▸ **Written task a**
Please rewrite the paragraph in the lightning damage thread below that begins "I can tell ya mate" as a short list, keeping its main facts.

* START Document extract *

Lightning damage & ADSL

Discussion in 'Hardware' started by muymalestado, Jul 6, 2009.

  1. muymalestado

    muymalestado Private First Class

    http://forums.majorgeeks.com/showthread.php?t=158656
    has info on modems / adsl being blown away and methods to circumvent; all seems to little effect.

    In the time elapsed since that thread has anyone identified a simple way to protect our telecoms from lightning?

    Other than pulling out those plugs?
     
  2. Drizzles

    Drizzles First Sergeant

    I can tell ya mate, where I come from in Australia, were lucky NOT to get at LEAST 50 blackouts a year in the little community i live in, sometimes more. Our power is EXTREMELY dirty and is the cause for most HW failures round here. I'd suggest a good UPS (saves me everytime :-D) and it gives you a battery back up to save your stuff and shut down your system properly. Obviously you'd need to get one with telephone ports in it too.
     
  3. studiot

    studiot MajorGeek

    Yes get a fibre optic connection.

    Dom, the UK has its moments
    Had a client loose a £1200 router/switch to last week's lightning, and Drizzles, yes they had a bunch of UPS in place.

* END Document extract *
* START Source records *

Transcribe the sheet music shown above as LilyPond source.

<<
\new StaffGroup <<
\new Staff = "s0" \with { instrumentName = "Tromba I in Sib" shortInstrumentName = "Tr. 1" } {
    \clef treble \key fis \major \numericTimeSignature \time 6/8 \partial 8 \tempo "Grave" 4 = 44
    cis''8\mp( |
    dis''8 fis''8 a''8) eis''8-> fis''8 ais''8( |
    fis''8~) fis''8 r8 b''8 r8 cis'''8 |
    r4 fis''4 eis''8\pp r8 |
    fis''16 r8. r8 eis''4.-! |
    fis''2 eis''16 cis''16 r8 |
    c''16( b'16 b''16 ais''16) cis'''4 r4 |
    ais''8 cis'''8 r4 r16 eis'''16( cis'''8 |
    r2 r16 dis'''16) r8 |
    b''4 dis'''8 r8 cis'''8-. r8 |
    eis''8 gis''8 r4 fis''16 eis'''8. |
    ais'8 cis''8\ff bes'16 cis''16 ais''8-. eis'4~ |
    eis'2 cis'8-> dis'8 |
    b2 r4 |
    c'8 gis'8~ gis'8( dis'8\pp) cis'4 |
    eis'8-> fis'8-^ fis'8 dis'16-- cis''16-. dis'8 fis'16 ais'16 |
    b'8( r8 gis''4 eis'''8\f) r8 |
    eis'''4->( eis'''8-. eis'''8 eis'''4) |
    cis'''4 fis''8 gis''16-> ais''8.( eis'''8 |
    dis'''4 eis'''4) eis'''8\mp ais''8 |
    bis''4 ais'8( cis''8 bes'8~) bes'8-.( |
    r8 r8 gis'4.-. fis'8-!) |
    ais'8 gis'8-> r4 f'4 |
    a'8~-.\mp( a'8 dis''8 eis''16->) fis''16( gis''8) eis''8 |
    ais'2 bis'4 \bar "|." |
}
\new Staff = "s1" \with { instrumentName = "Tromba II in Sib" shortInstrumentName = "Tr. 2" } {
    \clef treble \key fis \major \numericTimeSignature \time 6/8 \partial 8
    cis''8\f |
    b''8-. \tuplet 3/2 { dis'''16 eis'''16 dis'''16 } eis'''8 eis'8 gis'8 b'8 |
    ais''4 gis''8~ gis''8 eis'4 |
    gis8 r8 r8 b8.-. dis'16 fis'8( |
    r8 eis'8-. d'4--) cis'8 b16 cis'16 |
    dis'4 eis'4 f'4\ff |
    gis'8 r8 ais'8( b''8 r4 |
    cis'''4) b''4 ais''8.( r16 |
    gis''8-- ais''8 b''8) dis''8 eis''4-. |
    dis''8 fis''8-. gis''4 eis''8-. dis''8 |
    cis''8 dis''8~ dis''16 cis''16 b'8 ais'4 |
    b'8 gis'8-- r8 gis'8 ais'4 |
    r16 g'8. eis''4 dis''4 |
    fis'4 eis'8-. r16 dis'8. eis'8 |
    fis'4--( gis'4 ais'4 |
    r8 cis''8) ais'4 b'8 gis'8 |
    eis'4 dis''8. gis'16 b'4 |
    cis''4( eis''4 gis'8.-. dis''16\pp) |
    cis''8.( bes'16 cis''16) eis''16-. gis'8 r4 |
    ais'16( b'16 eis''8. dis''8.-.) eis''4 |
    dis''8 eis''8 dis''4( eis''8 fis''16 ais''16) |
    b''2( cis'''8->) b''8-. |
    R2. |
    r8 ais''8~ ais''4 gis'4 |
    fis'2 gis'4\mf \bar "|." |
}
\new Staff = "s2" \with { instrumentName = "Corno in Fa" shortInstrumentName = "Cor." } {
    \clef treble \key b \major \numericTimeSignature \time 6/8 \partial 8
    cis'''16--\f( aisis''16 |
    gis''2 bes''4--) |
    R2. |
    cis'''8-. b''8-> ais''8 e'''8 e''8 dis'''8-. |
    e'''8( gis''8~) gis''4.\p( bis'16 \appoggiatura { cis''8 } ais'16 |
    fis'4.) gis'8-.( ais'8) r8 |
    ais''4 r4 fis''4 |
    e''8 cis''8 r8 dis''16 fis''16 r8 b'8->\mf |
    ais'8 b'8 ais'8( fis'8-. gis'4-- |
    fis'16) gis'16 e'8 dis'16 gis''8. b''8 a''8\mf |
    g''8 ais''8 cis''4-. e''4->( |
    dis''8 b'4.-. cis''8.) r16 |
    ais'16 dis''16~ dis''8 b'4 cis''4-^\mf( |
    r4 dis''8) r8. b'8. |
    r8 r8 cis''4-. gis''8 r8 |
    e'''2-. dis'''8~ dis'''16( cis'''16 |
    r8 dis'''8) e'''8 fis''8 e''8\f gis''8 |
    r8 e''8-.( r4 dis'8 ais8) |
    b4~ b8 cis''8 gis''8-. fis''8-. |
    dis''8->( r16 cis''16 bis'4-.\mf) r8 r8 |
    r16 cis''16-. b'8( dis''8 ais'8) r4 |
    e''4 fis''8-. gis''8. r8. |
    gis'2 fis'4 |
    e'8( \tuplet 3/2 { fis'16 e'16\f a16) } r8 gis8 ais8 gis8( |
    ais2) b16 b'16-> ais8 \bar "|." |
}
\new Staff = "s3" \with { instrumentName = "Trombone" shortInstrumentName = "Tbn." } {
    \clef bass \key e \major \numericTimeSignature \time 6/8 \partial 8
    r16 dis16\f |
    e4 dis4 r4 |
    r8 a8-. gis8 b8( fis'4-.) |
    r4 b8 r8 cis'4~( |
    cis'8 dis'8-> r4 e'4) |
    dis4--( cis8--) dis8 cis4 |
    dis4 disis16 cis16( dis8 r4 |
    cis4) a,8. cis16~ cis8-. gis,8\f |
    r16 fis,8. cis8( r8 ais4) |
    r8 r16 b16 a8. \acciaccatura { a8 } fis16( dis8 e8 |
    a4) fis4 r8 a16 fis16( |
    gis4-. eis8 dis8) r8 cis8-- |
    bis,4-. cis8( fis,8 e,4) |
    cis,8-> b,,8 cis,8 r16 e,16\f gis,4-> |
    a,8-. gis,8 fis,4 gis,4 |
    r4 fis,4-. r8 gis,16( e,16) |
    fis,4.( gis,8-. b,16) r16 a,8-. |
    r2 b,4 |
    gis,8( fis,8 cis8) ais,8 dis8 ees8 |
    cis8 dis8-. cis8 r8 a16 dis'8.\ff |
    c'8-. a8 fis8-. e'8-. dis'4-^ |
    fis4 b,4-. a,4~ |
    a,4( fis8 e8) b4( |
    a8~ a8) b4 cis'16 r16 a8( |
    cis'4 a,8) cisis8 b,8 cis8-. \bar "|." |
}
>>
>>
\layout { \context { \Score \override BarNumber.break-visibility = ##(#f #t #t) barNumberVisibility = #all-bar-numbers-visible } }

* END Source records *

▸ **Written task b**
Pick out every line of the records above that contains the string "shortInstrumentName". Case counts.

▸ **Solution a**
- The writer's small community in Australia has at least 50 blackouts a year, sometimes more.
- The power there is extremely dirty and causes most hardware failures in the area.
- The writer recommends a good UPS, which gives battery backup to protect equipment and allow a proper system shutdown.
- The UPS should also have telephone ports.

▸ **Solution b**
\new Staff = "s0" \with { instrumentName = "Tromba I in Sib" shortInstrumentName = "Tr. 1" } {
\new Staff = "s1" \with { instrumentName = "Tromba II in Sib" shortInstrumentName = "Tr. 2" } {
\new Staff = "s2" \with { instrumentName = "Corno in Fa" shortInstrumentName = "Cor." } {
\new Staff = "s3" \with { instrumentName = "Trombone" shortInstrumentName = "Tbn." } {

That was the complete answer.